- VernacularTitle:1.COVID-19 と HTA
- Author:
Ataru IGARASHI
1
Author Information
- Keywords: healthcare resources; QALY; HTA; value of medicines
- From:Japanese Journal of Pharmacoepidemiology 2021;26(1):56-62
- CountryJapan
- Language:Japanese
- Abstract: “Appropriate/Rational allocation for limited healthcare resources”, which was the fundamental concept of the health economics, had not been widely accepted/disseminated for the general public in Japan. Although vast majority agreed with the existence of healthcare budget constraint, it had not been widely recognized that “physical” healthcare resources, such as healthcare professional and/or healthcare facilities, were also limited and restricted, until current COVID-19 ERA. The HTA (Health Technology Assessment) concept could be used for COVID-19 related resource allocation issues, such as prioritization of the vaccination. Kohli et al. conducted cost-utility analysis of various treatment strategy for the hypothetical vaccine in the US setting.
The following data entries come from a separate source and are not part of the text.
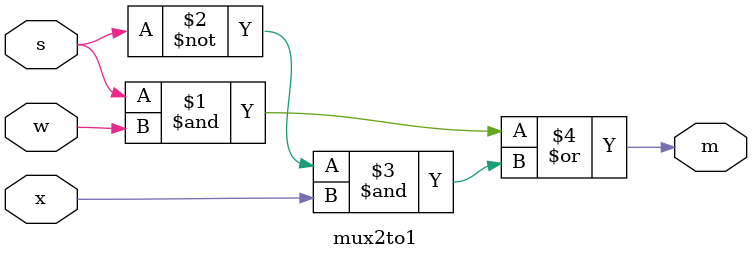
<source format=v>


module mux(LEDR, SW);
    input [9:0] SW;
    output [9:0] LEDR;
    wire c1;
    wire c0;

    mux2to1 u0(
        .x(SW[3]),
        .w(SW[1]),
        .s(SW[9]),
        .m(c1)
        );
    
    mux2to1 u1(
        .x(SW[2]),
        .w(SW[0]),
        .s(SW[9]),
        .m(c0)
        );
    
    mux2to1 u2(
        .x(c1),
        .w(c0),
        .s(SW[8]),
        .m(LEDR[0])
        );
        
endmodule

module mux2to1(x, w, s, m);
    input x; //selected when s1 is 0
    input w; //selected when s1 is 1
    input s; //select signal 1
    output m; //output1 connection
  
    assign m = s & w | ~s & x;

endmodule
    

</source>
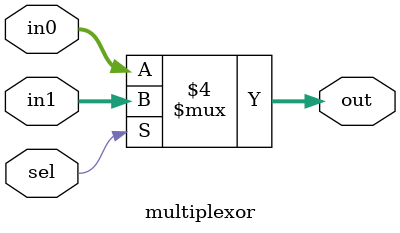
<source format=v>
module multiplexor(
    input [4:0]in0,
    input [4:0]in1,
    input sel,
    output reg [4:0]out
);
    
    always @(in0, in1,sel, out) begin
        if(sel == 1)
            out = in1;
        else
            out = in0; 
    end
endmodule
</source>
They proved that vaccination for elderly and stuffs for health care/long term care facilities were cost-effective (dominant and USD 20,000/QALY, respectively), while we need to take into account relatively low incidence rate of COVID-19 in Japan.However, current framework of the HTA with narrower perspective, could not capture entire value of the preventive intervention against COVID-19. Appleby et al. argued that broader perspective, under which external impacts, outside of healthcare area, would be incorporated, would be needed for appropriate decision making.Faced with COVID-19 pandemic, importance of re-defining (or expanding) the value of intervention would be widely recognized and further conceptual research should be warranted.